Extending this so-called spintronics could result in devices that store more information while using less power, Singh explains. His lab is currently focused on antiferromagnets — exotic materials with unique properties that make them promising for spintronics applications.

For example, writing data into storage in a normal electronic device already happens in nanoseconds, Singh explained, but storing the same information in an antiferromagnet can happen in one-trillionth of a second. Even more useful properties are likely to be created by making 2D versions of these materials, Singh noted.

“Two-dimensional antiferromagnets provide a tunable platform to study all these very interesting phenomena,” Singh said.

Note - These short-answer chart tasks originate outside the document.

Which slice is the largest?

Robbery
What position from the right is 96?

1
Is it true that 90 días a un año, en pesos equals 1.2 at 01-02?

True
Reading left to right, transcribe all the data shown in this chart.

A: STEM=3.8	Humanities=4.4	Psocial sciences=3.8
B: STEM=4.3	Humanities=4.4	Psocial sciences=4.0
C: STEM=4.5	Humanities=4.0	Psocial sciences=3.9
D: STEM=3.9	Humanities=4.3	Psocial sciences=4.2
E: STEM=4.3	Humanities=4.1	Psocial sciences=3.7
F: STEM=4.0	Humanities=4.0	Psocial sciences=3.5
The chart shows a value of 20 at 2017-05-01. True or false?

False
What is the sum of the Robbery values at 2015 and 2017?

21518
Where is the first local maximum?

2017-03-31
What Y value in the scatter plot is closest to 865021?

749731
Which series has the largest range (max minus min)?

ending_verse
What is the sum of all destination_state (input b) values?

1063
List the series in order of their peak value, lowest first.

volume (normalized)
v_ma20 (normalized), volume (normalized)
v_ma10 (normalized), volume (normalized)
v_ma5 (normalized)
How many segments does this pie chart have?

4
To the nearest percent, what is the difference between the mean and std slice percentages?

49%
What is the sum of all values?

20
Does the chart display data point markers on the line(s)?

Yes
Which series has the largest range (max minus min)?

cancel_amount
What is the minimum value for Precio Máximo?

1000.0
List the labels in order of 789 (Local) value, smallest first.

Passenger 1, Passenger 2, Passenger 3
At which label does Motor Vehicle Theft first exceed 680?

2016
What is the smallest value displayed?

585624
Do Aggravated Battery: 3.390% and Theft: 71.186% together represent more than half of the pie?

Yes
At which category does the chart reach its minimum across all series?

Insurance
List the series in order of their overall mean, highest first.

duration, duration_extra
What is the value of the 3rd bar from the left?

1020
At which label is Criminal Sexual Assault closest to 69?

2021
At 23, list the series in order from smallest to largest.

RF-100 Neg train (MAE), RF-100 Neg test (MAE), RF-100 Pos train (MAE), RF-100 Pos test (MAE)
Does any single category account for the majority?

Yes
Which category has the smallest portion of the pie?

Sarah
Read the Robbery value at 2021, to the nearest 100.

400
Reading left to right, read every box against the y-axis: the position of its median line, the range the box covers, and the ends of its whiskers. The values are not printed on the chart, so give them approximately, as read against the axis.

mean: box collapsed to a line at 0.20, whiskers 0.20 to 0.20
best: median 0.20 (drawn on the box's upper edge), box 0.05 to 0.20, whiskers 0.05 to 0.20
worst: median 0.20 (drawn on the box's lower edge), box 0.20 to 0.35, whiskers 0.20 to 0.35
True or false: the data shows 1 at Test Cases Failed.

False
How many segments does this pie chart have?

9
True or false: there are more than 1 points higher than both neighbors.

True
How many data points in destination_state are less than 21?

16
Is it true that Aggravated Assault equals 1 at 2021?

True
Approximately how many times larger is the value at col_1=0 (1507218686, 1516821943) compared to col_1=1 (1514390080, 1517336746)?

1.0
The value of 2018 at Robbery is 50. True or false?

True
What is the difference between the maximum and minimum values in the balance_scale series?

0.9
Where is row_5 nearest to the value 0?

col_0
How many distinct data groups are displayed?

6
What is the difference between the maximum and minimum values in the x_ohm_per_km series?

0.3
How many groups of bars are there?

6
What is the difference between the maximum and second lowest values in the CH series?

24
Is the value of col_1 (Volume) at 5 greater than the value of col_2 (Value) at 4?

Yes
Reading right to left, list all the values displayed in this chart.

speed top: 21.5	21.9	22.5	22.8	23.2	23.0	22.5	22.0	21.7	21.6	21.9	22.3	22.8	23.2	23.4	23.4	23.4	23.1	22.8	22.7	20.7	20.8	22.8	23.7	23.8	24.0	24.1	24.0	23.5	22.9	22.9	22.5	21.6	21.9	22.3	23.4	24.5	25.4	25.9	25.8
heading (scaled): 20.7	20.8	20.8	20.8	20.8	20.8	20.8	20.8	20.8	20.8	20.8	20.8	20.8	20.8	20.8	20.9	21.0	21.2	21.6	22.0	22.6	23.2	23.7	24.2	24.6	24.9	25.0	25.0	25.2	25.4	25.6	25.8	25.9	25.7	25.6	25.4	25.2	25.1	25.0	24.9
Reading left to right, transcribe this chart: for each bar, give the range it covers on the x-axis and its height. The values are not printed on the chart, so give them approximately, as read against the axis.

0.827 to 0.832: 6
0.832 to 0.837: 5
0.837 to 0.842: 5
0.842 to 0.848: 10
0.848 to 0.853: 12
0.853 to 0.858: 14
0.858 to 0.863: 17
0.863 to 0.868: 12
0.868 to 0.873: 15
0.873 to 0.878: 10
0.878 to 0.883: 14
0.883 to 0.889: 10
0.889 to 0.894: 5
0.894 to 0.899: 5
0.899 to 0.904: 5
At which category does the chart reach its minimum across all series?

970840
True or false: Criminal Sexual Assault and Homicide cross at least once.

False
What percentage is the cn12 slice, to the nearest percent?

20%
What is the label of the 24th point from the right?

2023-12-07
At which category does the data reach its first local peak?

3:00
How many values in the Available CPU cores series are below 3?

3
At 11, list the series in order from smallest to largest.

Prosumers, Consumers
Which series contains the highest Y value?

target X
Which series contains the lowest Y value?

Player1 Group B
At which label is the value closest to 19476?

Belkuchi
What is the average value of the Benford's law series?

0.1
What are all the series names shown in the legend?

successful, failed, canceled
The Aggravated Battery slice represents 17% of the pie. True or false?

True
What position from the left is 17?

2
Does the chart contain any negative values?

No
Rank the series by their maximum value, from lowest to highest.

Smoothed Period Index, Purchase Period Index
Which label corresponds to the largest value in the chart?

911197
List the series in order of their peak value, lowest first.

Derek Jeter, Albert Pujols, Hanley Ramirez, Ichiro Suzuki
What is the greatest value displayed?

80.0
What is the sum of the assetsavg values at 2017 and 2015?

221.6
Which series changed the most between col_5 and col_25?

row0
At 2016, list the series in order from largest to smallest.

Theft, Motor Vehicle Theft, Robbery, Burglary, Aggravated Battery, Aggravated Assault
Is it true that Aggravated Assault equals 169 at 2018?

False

Singh and Katoch, who run their lab jointly, only came to Carnegie Mellon last year, but they already have numerous graduate and undergraduate students working in their lab, with more expressing interest every month.

“We have been getting a lot of emails,” Singh said. “It’s so cool that you can do these exciting things with these two-dimensional materials.”

Di Xiao

“In some ways our research is really like something every kindergartener can do,” Xiao said in explaining his lab’s work to predict and understand the properties of theoretical combinations of materials. “You put different materials together and you can get new functionalities.

“This sounds very simple, but it’s actually not,” Xiao said.

That’s because in the crystalline solids used to make semiconductors one has to not only consider how those materials would interact with each other, but also make sure that the 3D structure of the atoms in each material matches the other properly.

In two dimensions, however, that consideration isn’t needed.

“You can actually neatly just put one on top of the other and they will stay there and give you a beautiful interface and many interesting physical effects,” Xiao said.

One area of special interest for Xiao’s research is magnetic 2D materials that could be used in spintronic devices.

Electromagnetic fields are a crucial part of computing, but to generate a magnetic field, one traditionally needs to inject an electric current into a material. Much of the energy in an electric current, however, ends up being dissipated as waste heat when it passes through a material. This means that even though a powerful supercomputer could beat the world’s best chess players, it requires immense and inefficient amounts of energy to do so.

However, layering 2D materials could create a heterostructure with magnetic properties that could be altered without the need of a current.

“Right now, we’ve only scratched the tip of the iceberg in terms of the possibility of making new materials and discovering new physics,” Xiao said.